Sometimes you just have a gut feeling that something isn't quite right.
I can often see straight through a person that everyone else thinks is wonderful. I end up looking like the crazy one but eventually I am proved right. It might take a long time for that karma though!!
I have recently ditched a group of so called friends for the very reasons you have described and I feel so much happier. Not seeing their posts on fb, highlighting my very obvious exclusion has been so much better for my mental health. I feel like a weight has been lifted and I am now open to making new friendships.

lill72 · 09/08/2017 14:45

Speckled - yes that is exactly how I feel - that I can see through people that others cant. in this situation I have right now i feel I might be looked upon as the crazy one as they just find this person so nice and kind and generous and isnt she so great at organising things and opening up her house etc.

I have had this gut feeling ever since the little ones were babies. She never got me. Always made jokes of things I didnt think were jokes. If I had a problem with my baby and waned to vent about this, she'd just chime in with how well her baby was sleeping.
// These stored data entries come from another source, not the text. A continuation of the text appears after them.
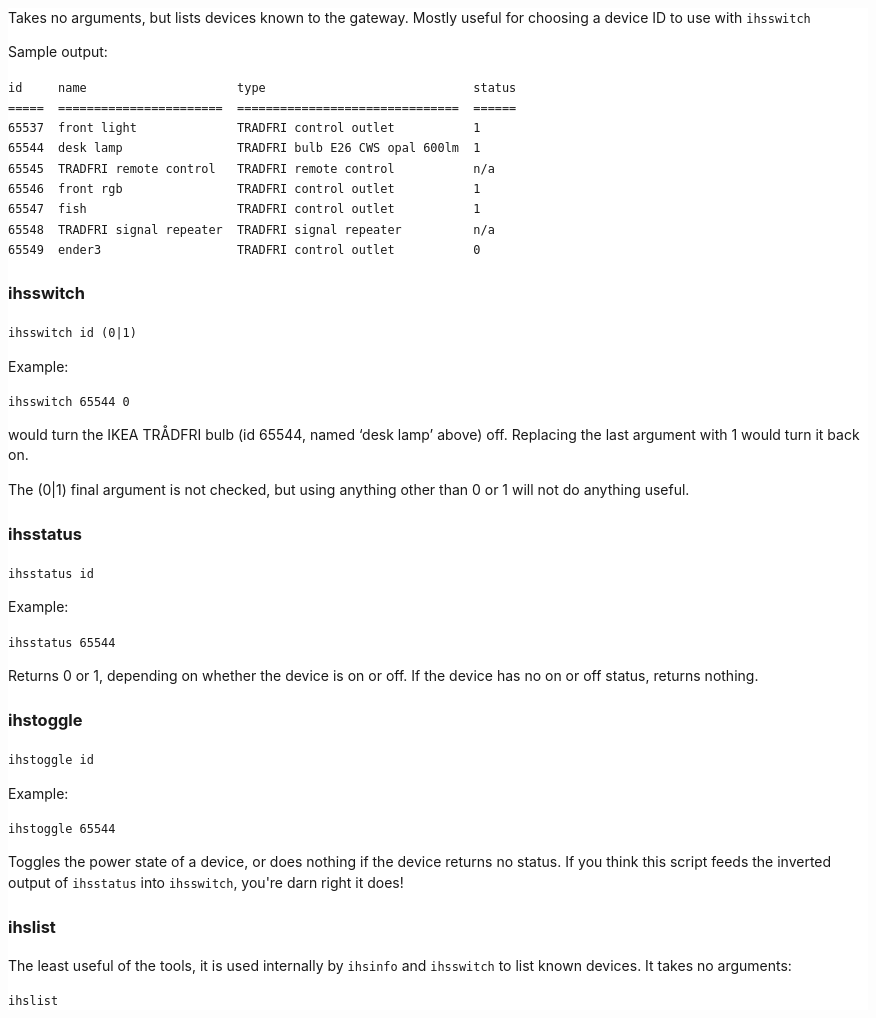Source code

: Takes no arguments, but lists devices known to the gateway. Mostly
useful for choosing a device ID to use with `ihsswitch`

Sample output:

    id     name                     type                             status
    =====  =======================  ===============================  ======
    65537  front light              TRADFRI control outlet           1     
    65544  desk lamp                TRADFRI bulb E26 CWS opal 600lm  1     
    65545  TRADFRI remote control   TRADFRI remote control           n/a   
    65546  front rgb                TRADFRI control outlet           1     
    65547  fish                     TRADFRI control outlet           1     
    65548  TRADFRI signal repeater  TRADFRI signal repeater          n/a   
    65549  ender3                   TRADFRI control outlet           0  

### ihsswitch

    ihsswitch id (0|1)
	
Example:

    ihsswitch 65544 0
	
would turn the IKEA TRÅDFRI bulb (id 65544, named ‘desk lamp’ above)
off. Replacing the last argument with 1 would turn it back on.

The (0|1) final argument is not checked, but using anything other than
0 or 1 will not do anything useful.

### ihsstatus

    ihsstatus id
    
Example:

    ihsstatus 65544
    
Returns 0 or 1, depending on whether the device is on or off. If the device has no on or off status, returns nothing.

### ihstoggle

    ihstoggle id
    
Example:

    ihstoggle 65544
    
Toggles the power state of a device, or does nothing if the device returns no status. If you think this script feeds the inverted output of `ihsstatus` into `ihsswitch`, you're darn right it does!

### ihslist

The least useful of the tools, it is used internally by `ihsinfo` and
`ihsswitch` to list known devices. It takes no arguments:

    ihslist
	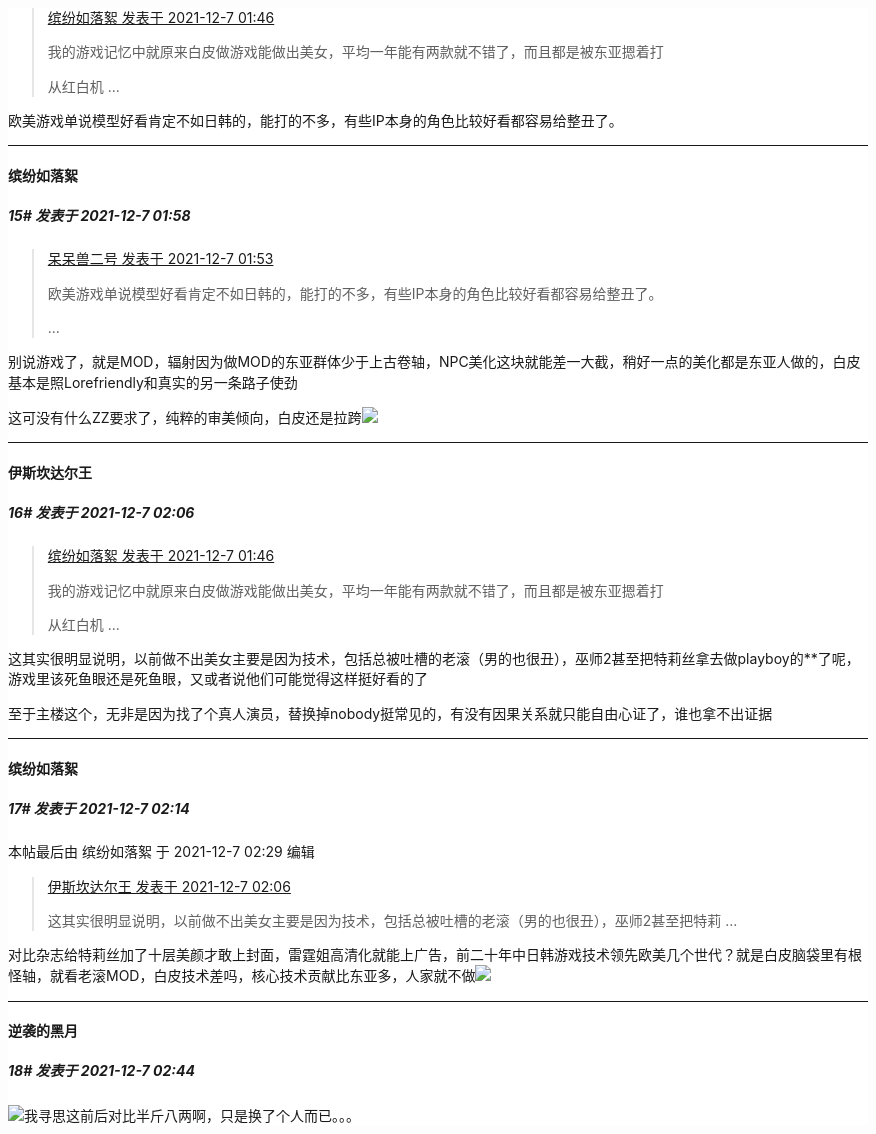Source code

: <blockquote><a href="httphttps://bbs.saraba1st.com/2b/forum.php?mod=redirect&amp;goto=findpost&amp;pid=53835864&amp;ptid=2041173" target="_blank">缤纷如落絮 发表于 2021-12-7 01:46</a>

我的游戏记忆中就原来白皮做游戏能做出美女，平均一年能有两款就不错了，而且都是被东亚摁着打

从红白机 ...</blockquote>
欧美游戏单说模型好看肯定不如日韩的，能打的不多，有些IP本身的角色比较好看都容易给整丑了。

*****

####  缤纷如落絮  
##### 15#       发表于 2021-12-7 01:58

<blockquote><a href="httphttps://bbs.saraba1st.com/2b/forum.php?mod=redirect&amp;goto=findpost&amp;pid=53835905&amp;ptid=2041173" target="_blank">呆呆兽二号 发表于 2021-12-7 01:53</a>

欧美游戏单说模型好看肯定不如日韩的，能打的不多，有些IP本身的角色比较好看都容易给整丑了。

 ...</blockquote>
别说游戏了，就是MOD，辐射因为做MOD的东亚群体少于上古卷轴，NPC美化这块就能差一大截，稍好一点的美化都是东亚人做的，白皮基本是照Lorefriendly和真实的另一条路子使劲

这可没有什么ZZ要求了，纯粹的审美倾向，白皮还是拉跨<img src="https://static.saraba1st.com/image/smiley/face2017/067.png" referrerpolicy="no-referrer">

*****

####  伊斯坎达尔王  
##### 16#       发表于 2021-12-7 02:06

<blockquote><a href="httphttps://bbs.saraba1st.com/2b/forum.php?mod=redirect&amp;goto=findpost&amp;pid=53835864&amp;ptid=2041173" target="_blank">缤纷如落絮 发表于 2021-12-7 01:46</a>

我的游戏记忆中就原来白皮做游戏能做出美女，平均一年能有两款就不错了，而且都是被东亚摁着打

从红白机 ...</blockquote>
这其实很明显说明，以前做不出美女主要是因为技术，包括总被吐槽的老滚（男的也很丑），巫师2甚至把特莉丝拿去做playboy的**了呢，游戏里该死鱼眼还是死鱼眼，又或者说他们可能觉得这样挺好看的了

至于主楼这个，无非是因为找了个真人演员，替换掉nobody挺常见的，有没有因果关系就只能自由心证了，谁也拿不出证据

*****

####  缤纷如落絮  
##### 17#       发表于 2021-12-7 02:14

 本帖最后由 缤纷如落絮 于 2021-12-7 02:29 编辑 
<blockquote><a href="httphttps://bbs.saraba1st.com/2b/forum.php?mod=redirect&amp;goto=findpost&amp;pid=53835955&amp;ptid=2041173" target="_blank">伊斯坎达尔王 发表于 2021-12-7 02:06</a>

这其实很明显说明，以前做不出美女主要是因为技术，包括总被吐槽的老滚（男的也很丑），巫师2甚至把特莉 ...</blockquote>
对比杂志给特莉丝加了十层美颜才敢上封面，雷霆姐高清化就能上广告，前二十年中日韩游戏技术领先欧美几个世代？就是白皮脑袋里有根怪轴，就看老滚MOD，白皮技术差吗，核心技术贡献比东亚多，人家就不做<img src="https://static.saraba1st.com/image/smiley/face2017/067.png" referrerpolicy="no-referrer">

*****

####  逆袭的黑月  
##### 18#       发表于 2021-12-7 02:44

<img src="https://static.saraba1st.com/image/smiley/face2017/001.png" referrerpolicy="no-referrer">我寻思这前后对比半斤八两啊，只是换了个人而已。。。
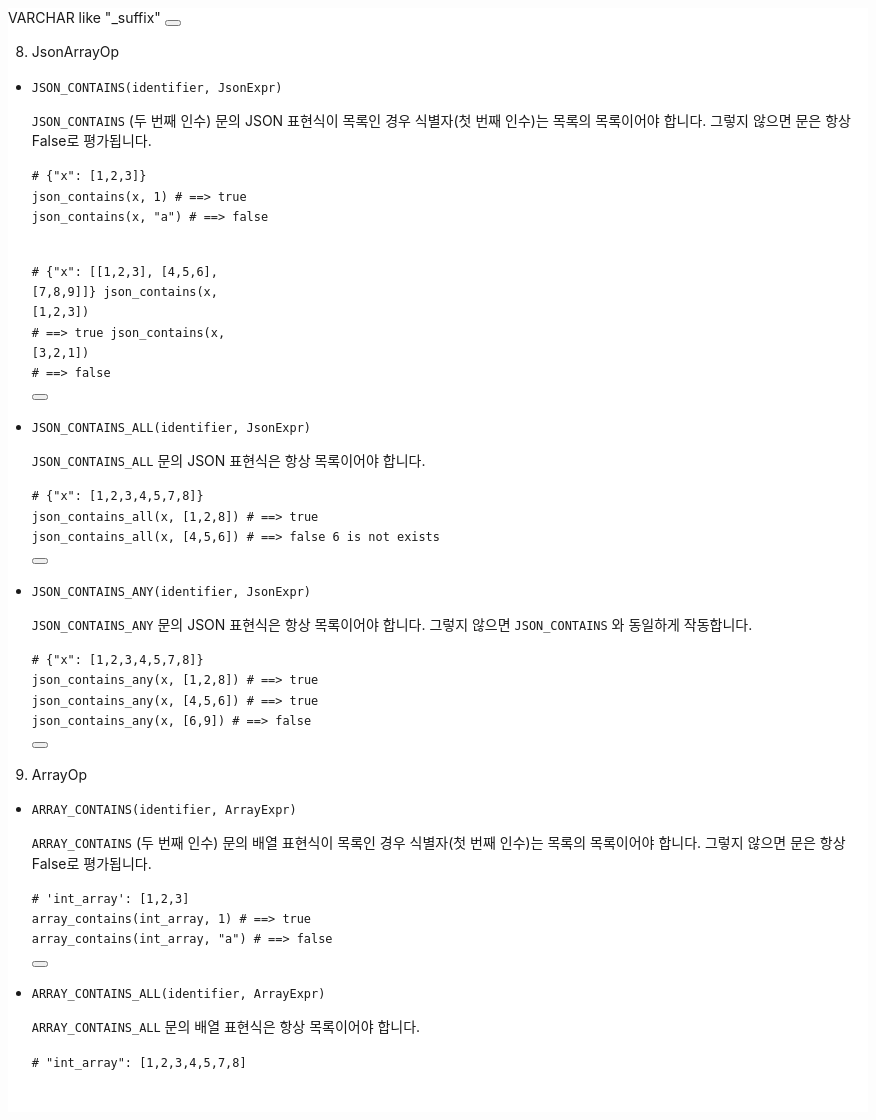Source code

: <span class="hljs-variable constant_">VARCHAR</span> like <span class="hljs-string">&quot;_suffix&quot;</span>
<button class="copy-code-btn"></button></code></pre>
<ol start="8">
<li>JsonArrayOp</li>
</ol>
<ul>
<li><p><code translate="no">JSON_CONTAINS(identifier, JsonExpr)</code></p>
<p><code translate="no">JSON_CONTAINS</code> (두 번째 인수) 문의 JSON 표현식이 목록인 경우 식별자(첫 번째 인수)는 목록의 목록이어야 합니다. 그렇지 않으면 문은 항상 False로 평가됩니다.</p>
<pre><code translate="no" class="language-python"><span class="hljs-comment"># {&quot;x&quot;: [1,2,3]}</span>
json_contains(x, <span class="hljs-number">1</span>) <span class="hljs-comment"># ==&gt; true</span>
json_contains(x, <span class="hljs-string">&quot;a&quot;</span>) <span class="hljs-comment"># ==&gt; false</span>
    
<span class="hljs-comment"># {&quot;x&quot;: [[1,2,3], [4,5,6], [7,8,9]]}</span>
json_contains(x, [<span class="hljs-number">1</span>,<span class="hljs-number">2</span>,<span class="hljs-number">3</span>]) <span class="hljs-comment"># ==&gt; true</span>
json_contains(x, [<span class="hljs-number">3</span>,<span class="hljs-number">2</span>,<span class="hljs-number">1</span>]) <span class="hljs-comment"># ==&gt; false</span>
<button class="copy-code-btn"></button></code></pre></li>
<li><p><code translate="no">JSON_CONTAINS_ALL(identifier, JsonExpr)</code></p>
<p><code translate="no">JSON_CONTAINS_ALL</code> 문의 JSON 표현식은 항상 목록이어야 합니다.</p>
<pre><code translate="no" class="language-python"><span class="hljs-comment"># {&quot;x&quot;: [1,2,3,4,5,7,8]}</span>
json_contains_all(x, [<span class="hljs-number">1</span>,<span class="hljs-number">2</span>,<span class="hljs-number">8</span>]) <span class="hljs-comment"># ==&gt; true</span>
json_contains_all(x, [<span class="hljs-number">4</span>,<span class="hljs-number">5</span>,<span class="hljs-number">6</span>]) <span class="hljs-comment"># ==&gt; false 6 is not exists</span>
<button class="copy-code-btn"></button></code></pre></li>
<li><p><code translate="no">JSON_CONTAINS_ANY(identifier, JsonExpr)</code></p>
<p><code translate="no">JSON_CONTAINS_ANY</code> 문의 JSON 표현식은 항상 목록이어야 합니다. 그렇지 않으면 <code translate="no">JSON_CONTAINS</code> 와 동일하게 작동합니다.</p>
<pre><code translate="no" class="language-python"><span class="hljs-comment"># {&quot;x&quot;: [1,2,3,4,5,7,8]}</span>
json_contains_any(x, [<span class="hljs-number">1</span>,<span class="hljs-number">2</span>,<span class="hljs-number">8</span>]) <span class="hljs-comment"># ==&gt; true</span>
json_contains_any(x, [<span class="hljs-number">4</span>,<span class="hljs-number">5</span>,<span class="hljs-number">6</span>]) <span class="hljs-comment"># ==&gt; true</span>
json_contains_any(x, [<span class="hljs-number">6</span>,<span class="hljs-number">9</span>]) <span class="hljs-comment"># ==&gt; false</span>
<button class="copy-code-btn"></button></code></pre></li>
</ul>
<ol start="9">
<li>ArrayOp</li>
</ol>
<ul>
<li><p><code translate="no">ARRAY_CONTAINS(identifier, ArrayExpr)</code></p>
<p><code translate="no">ARRAY_CONTAINS</code> (두 번째 인수) 문의 배열 표현식이 목록인 경우 식별자(첫 번째 인수)는 목록의 목록이어야 합니다. 그렇지 않으면 문은 항상 False로 평가됩니다.</p>
<pre><code translate="no" class="language-python"><span class="hljs-comment"># &#x27;int_array&#x27;: [1,2,3]</span>
array_contains(int_array, <span class="hljs-number">1</span>) <span class="hljs-comment"># ==&gt; true</span>
array_contains(int_array, <span class="hljs-string">&quot;a&quot;</span>) <span class="hljs-comment"># ==&gt; false</span>
<button class="copy-code-btn"></button></code></pre></li>
<li><p><code translate="no">ARRAY_CONTAINS_ALL(identifier, ArrayExpr)</code></p>
<p><code translate="no">ARRAY_CONTAINS_ALL</code> 문의 배열 표현식은 항상 목록이어야 합니다.</p>
<pre><code translate="no" class="language-python"><span class="hljs-comment"># &quot;int_array&quot;: [1,2,3,4,5,7,8]</span>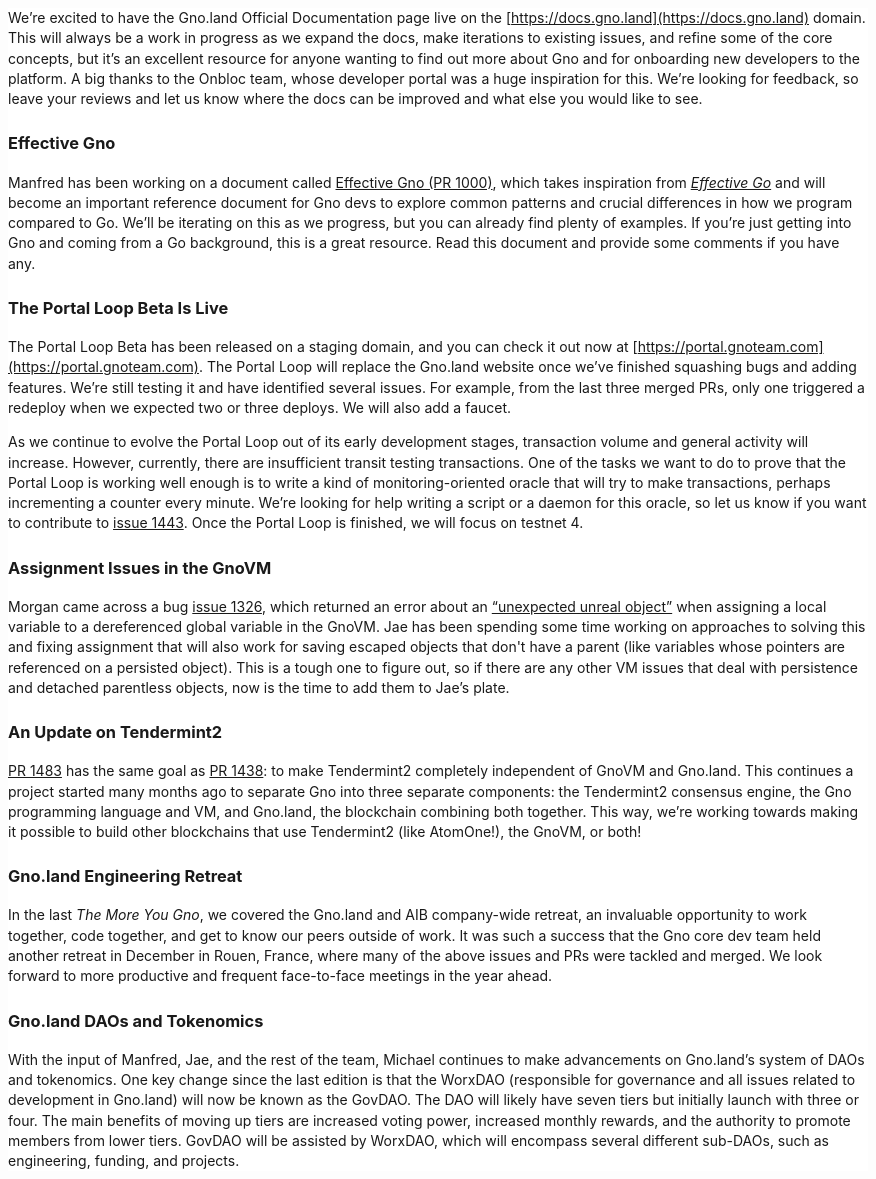 We’re excited to have the Gno.land Official Documentation page live on the [https://docs.gno.land](https://docs.gno.land) domain. This will always be a work in progress as we expand the docs, make iterations to existing issues, and refine some of the core concepts, but it’s an excellent resource for anyone wanting to find out more about Gno and for onboarding new developers to the platform. A big thanks to the Onbloc team, whose developer portal was a huge inspiration for this. We’re looking for feedback, so leave your reviews and let us know where the docs can be improved and what else you would like to see.
### Effective Gno
Manfred has been working on a document called [Effective Gno (PR 1000)](https://github.com/gnolang/gno/pull/1000), which takes inspiration from *[Effective Go](https://go.dev/doc/effective_go)* and will become an important reference document for Gno devs to explore common patterns and crucial differences in how we program compared to Go. We’ll be iterating on this as we progress, but you can already find plenty of examples. If you’re just getting into Gno and coming from a Go background, this is a great resource. Read this document and provide some comments if you have any. 
### The Portal Loop Beta Is Live
The Portal Loop Beta has been released on a staging domain, and you can check it out now at [https://portal.gnoteam.com](https://portal.gnoteam.com). The Portal Loop will replace the Gno.land website once we’ve finished squashing bugs and adding features. We’re still testing it and have identified several issues. For example, from the last three merged PRs, only one triggered a redeploy when we expected two or three deploys. We will also add a faucet.

As we continue to evolve the Portal Loop out of its early development stages, transaction volume and general activity will increase. However, currently, there are insufficient transit testing transactions. One of the tasks we want to do to prove that the Portal Loop is working well enough is to write a kind of monitoring-oriented oracle that will try to make transactions, perhaps incrementing a counter every minute. We’re looking for help writing a script or a daemon for this oracle, so let us know if you want to contribute to [issue 1443](https://github.com/gnolang/gno/issues/1443). Once the Portal Loop is finished, we will focus on testnet 4.
###  Assignment Issues in the GnoVM
Morgan came across a bug [issue 1326](https://github.com/gnolang/gno/issues/1326), which returned an error about an [“unexpected unreal object”](https://tenor.com/es/view/cranizox-gif-8576622211330078986) when assigning a local variable to a dereferenced global variable in the GnoVM. Jae has been spending some time working on approaches to solving this and fixing assignment that will also work for saving escaped objects that don't have a parent (like variables whose pointers are referenced on a persisted object). This is a tough one to figure out, so if there are any other VM issues that deal with persistence and detached parentless objects, now is the time to add them to Jae’s plate.  
### An Update on Tendermint2
[PR 1483](https://github.com/gnolang/gno/pull/1483) has the same goal as [PR 1438](https://github.com/gnolang/gno/pull/1438): to make Tendermint2 completely independent of GnoVM and Gno.land. This continues a project started many months ago to separate Gno into three separate components: the Tendermint2 consensus engine, the Gno programming language and VM, and Gno.land, the blockchain combining both together. This way, we’re working towards making it possible to build other blockchains that use Tendermint2 (like AtomOne!), the GnoVM, or both!
### Gno.land Engineering Retreat
In the last *The More You Gno*, we covered the Gno.land and AIB company-wide retreat, an invaluable opportunity to work together, code together, and get to know our peers outside of work. It was such a success that the Gno core dev team held another retreat in December in Rouen, France, where many of the above issues and PRs were tackled and merged. We look forward to more productive and frequent face-to-face meetings in the year ahead.
### Gno.land DAOs and Tokenomics
With the input of Manfred, Jae, and the rest of the team, Michael continues to make advancements on Gno.land’s system of DAOs and tokenomics. One key change since the last edition is that the WorxDAO (responsible for governance and all issues related to development in Gno.land) will now be known as the GovDAO. The DAO will likely have seven tiers but initially launch with three or four. The main benefits of moving up tiers are increased voting power, increased monthly rewards, and the authority to promote members from lower tiers. GovDAO will be assisted by WorxDAO, which will encompass several different sub-DAOs, such as engineering, funding, and projects.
No sensitivity shown.

The penny really dropped while on two holdays (yes I went on two holidays with her) when she unashamedly nabbed the best room and made a big deal of it. The little jibes about the car I bought (ohh ahh) and how her child couldnt scratch it as she couldnt afford it. Jibes about how they are not staus driven but seemingly seem very preoccupied with status! Ugh I could go on. Many many things just irk me. For the sake of the group, I will stay quiet on my thoughts.

Blind - thanks that is very good advice on how to manage said friend. that is about where it is at. I need to assert my ideas perhaps a bit more and be a bit more bolschy. I have just been worn down over time as i never get listened to. This is not normal for me - my other groups/friends listen and I often organise stuff as do they.. no one is in charge

catchy - yes i totally think she has no idea she did anything wrong but may do now i called her out on it. i needed to do this and will continue to do this in a gentle way

OP posts:
lill72 · 09/08/2017 18:06

Thanks Macaroni - my feelings are as you describe. It's nice to have some understanding. I do think as time goes on and we get more and involved with school and busy it will all become harder to catch up..

Not much I can do just try and manage and avoid and see the ones I like

OP posts:
stella23 · 09/08/2017 23:27

She just wants to be in charge, the others are probably to scared they will be ostracised if they make any comments.

There's not a lot you can do, she will continue to do things to part you from the group but never enough to make you look bad. It's a bit rubbish, maybe play her at her own game.